### Data section
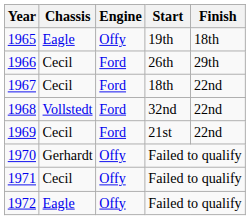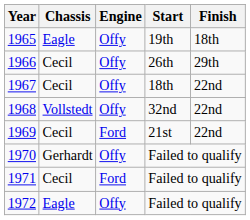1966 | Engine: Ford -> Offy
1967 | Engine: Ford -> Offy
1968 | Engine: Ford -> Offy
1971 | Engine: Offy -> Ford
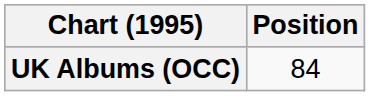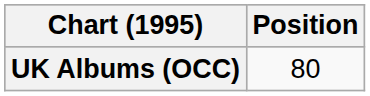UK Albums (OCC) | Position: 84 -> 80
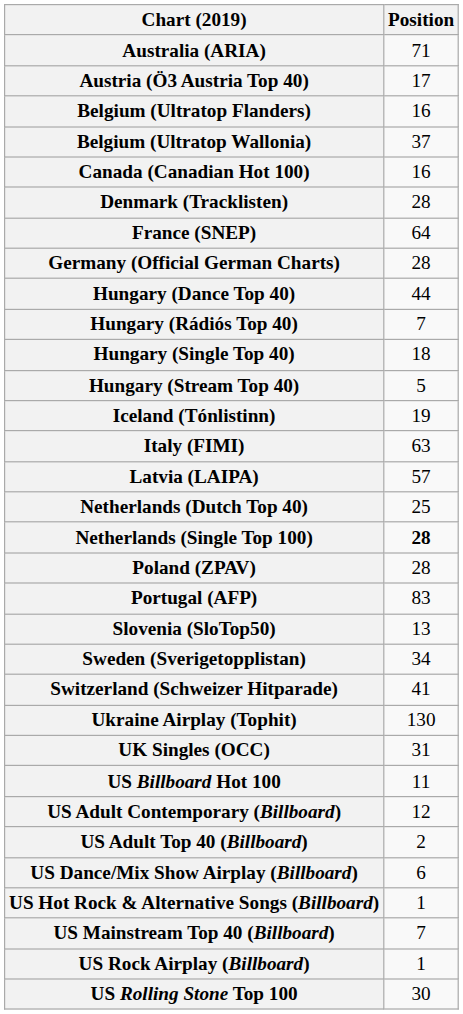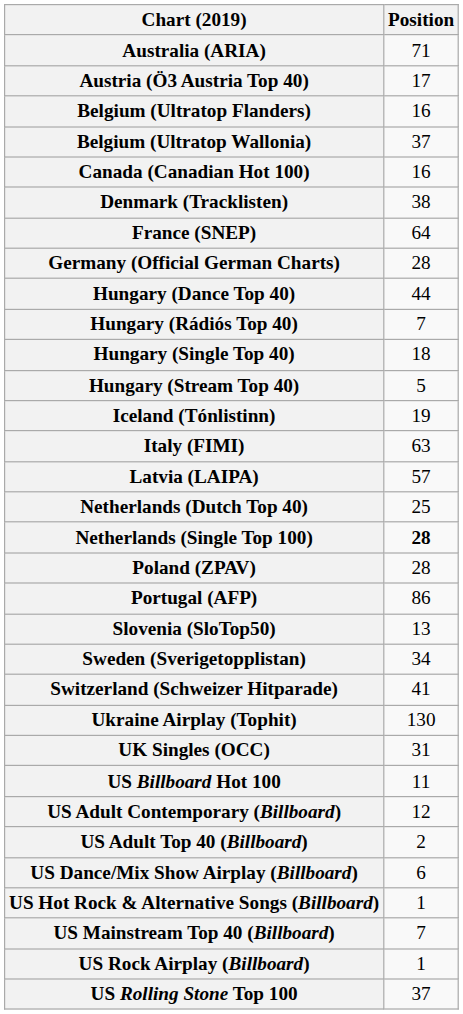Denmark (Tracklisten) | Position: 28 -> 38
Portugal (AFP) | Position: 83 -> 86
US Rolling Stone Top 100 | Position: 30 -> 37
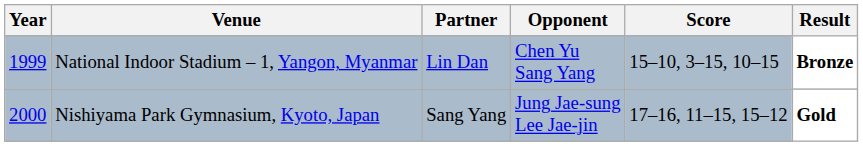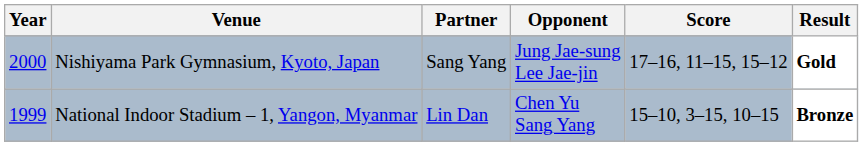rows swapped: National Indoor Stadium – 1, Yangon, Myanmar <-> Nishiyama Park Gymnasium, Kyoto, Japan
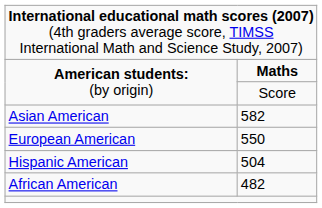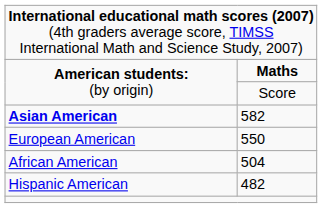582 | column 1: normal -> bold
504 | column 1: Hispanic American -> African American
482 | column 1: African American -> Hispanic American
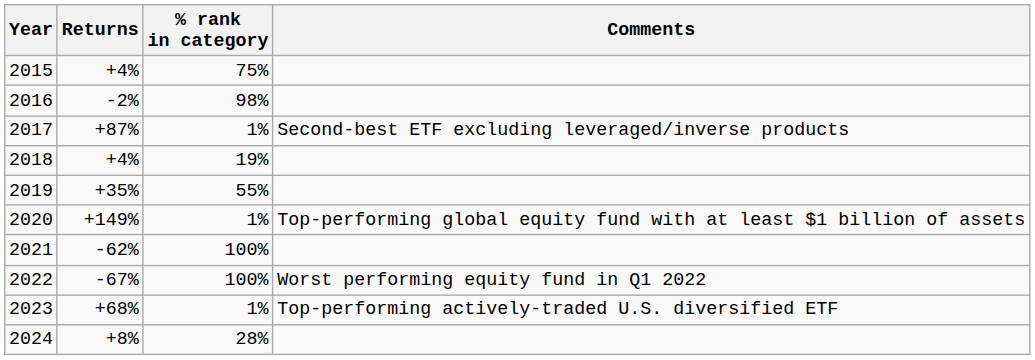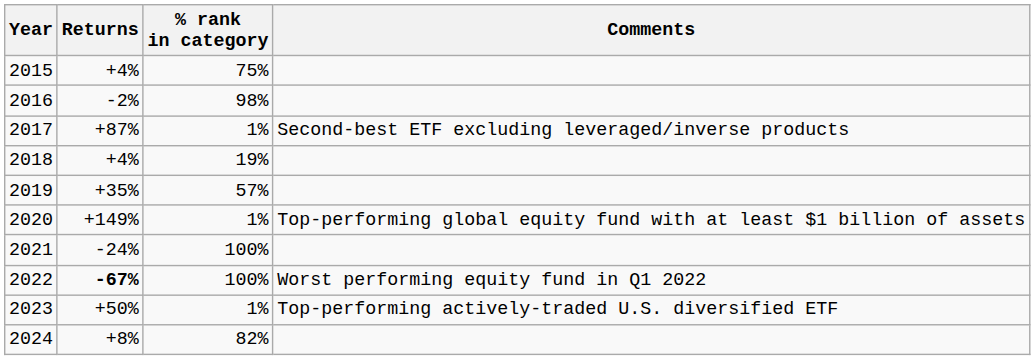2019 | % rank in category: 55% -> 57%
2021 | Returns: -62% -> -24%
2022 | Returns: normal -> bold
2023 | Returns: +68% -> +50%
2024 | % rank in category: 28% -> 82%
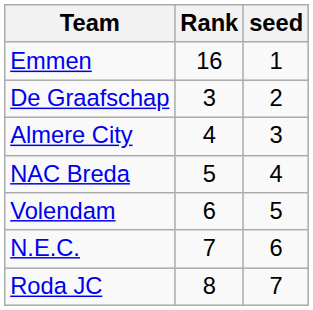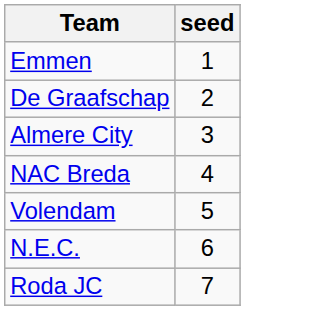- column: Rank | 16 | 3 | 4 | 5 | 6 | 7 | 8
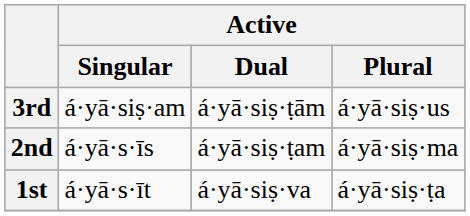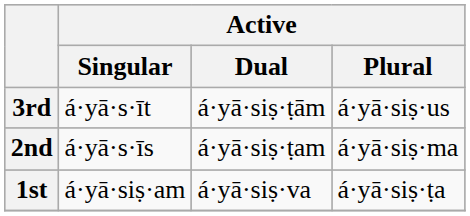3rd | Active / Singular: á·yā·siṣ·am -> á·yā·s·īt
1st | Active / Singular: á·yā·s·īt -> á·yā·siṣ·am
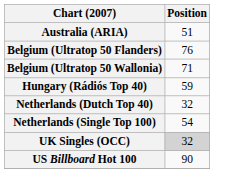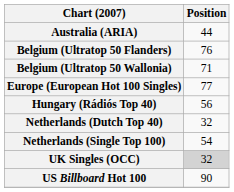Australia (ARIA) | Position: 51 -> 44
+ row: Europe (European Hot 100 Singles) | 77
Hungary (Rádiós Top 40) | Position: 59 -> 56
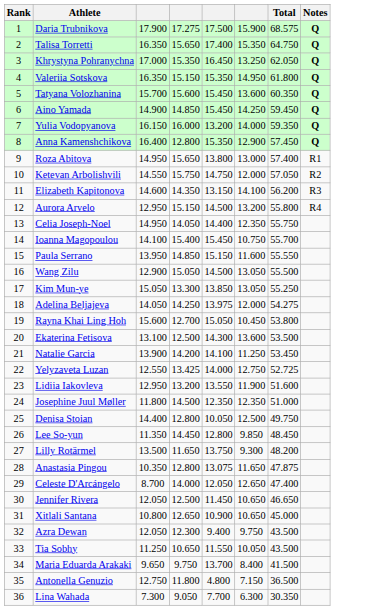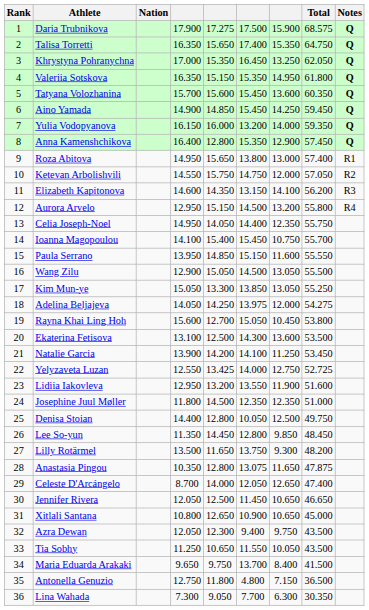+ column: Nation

### The request
Repeat all the entries with every "Position" changed to "Peak" and nothing else altered, leaving out the pictures.

### Output of the task
1966 | Engine: Ford -> Offy
1967 | Engine: Ford -> Offy
1968 | Engine: Ford -> Offy
1971 | Engine: Offy -> Ford
UK Albums (OCC) | Peak: 84 -> 80
Denmark (Tracklisten) | Peak: 28 -> 38
Portugal (AFP) | Peak: 83 -> 86
US Rolling Stone Top 100 | Peak: 30 -> 37
rows swapped: National Indoor Stadium – 1, Yangon, Myanmar <-> Nishiyama Park Gymnasium, Kyoto, Japan
582 | column 1: normal -> bold
504 | column 1: Hispanic American -> African American
482 | column 1: African American -> Hispanic American
2019 | % rank in category: 55% -> 57%
2021 | Returns: -62% -> -24%
2022 | Returns: normal -> bold
2023 | Returns: +68% -> +50%
2024 | % rank in category: 28% -> 82%
- column: Rank | 16 | 3 | 4 | 5 | 6 | 7 | 8
3rd | Active / Singular: á·yā·siṣ·am -> á·yā·s·īt
1st | Active / Singular: á·yā·s·īt -> á·yā·siṣ·am
Australia (ARIA) | Peak: 51 -> 44
+ row: Europe (European Hot 100 Singles) | 77
Hungary (Rádiós Top 40) | Peak: 59 -> 56
+ column: Nation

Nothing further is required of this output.